◆ TASK INPUT
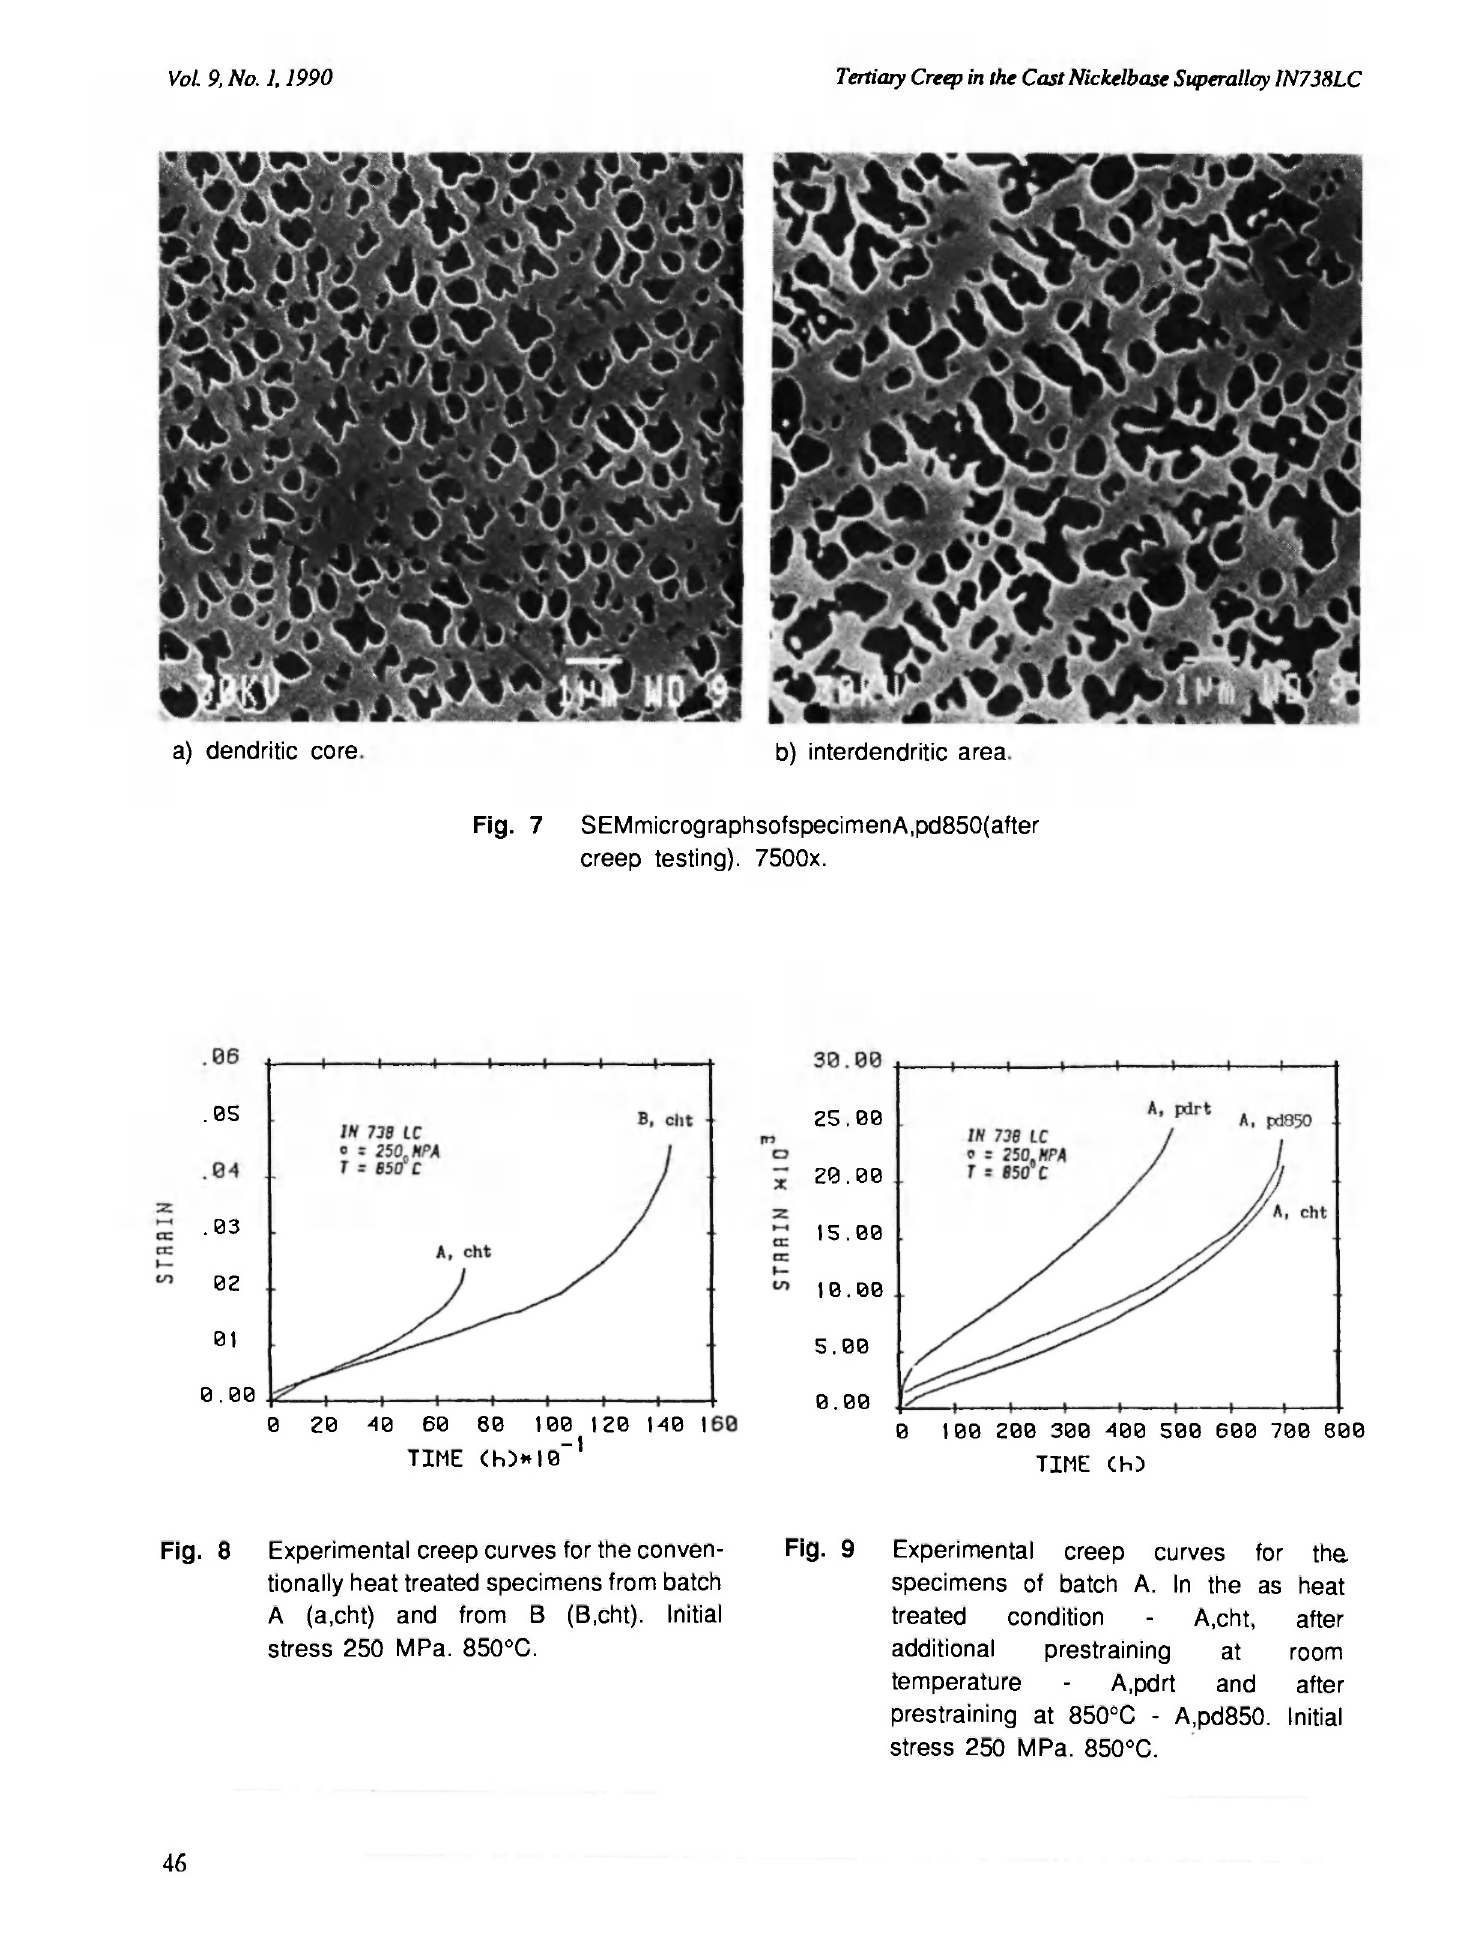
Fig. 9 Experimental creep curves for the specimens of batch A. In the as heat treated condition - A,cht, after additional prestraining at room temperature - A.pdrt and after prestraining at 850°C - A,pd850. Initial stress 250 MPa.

--

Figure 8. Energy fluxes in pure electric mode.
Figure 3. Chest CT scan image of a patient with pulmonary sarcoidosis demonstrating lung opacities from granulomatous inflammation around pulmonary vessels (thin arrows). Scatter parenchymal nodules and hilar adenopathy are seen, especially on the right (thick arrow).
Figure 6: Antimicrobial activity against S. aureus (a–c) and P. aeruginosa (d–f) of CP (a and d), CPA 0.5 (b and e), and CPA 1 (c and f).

◆ DESCRIPTION OF THE TASK
Take the records above and return, word for word, only the lines that fall from the line with "Figure 3. Chest" to the line with "Figure 6: Antimicrobial", both of them included.

◆ ANSWER SPACE
Figure 3. Chest CT scan image of a patient with pulmonary sarcoidosis demonstrating lung opacities from granulomatous inflammation around pulmonary vessels (thin arrows). Scatter parenchymal nodules and hilar adenopathy are seen, especially on the right (thick arrow).
Figure 6: Antimicrobial activity against S. aureus (a–c) and P. aeruginosa (d–f) of CP (a and d), CPA 0.5 (b and e), and CPA 1 (c and f).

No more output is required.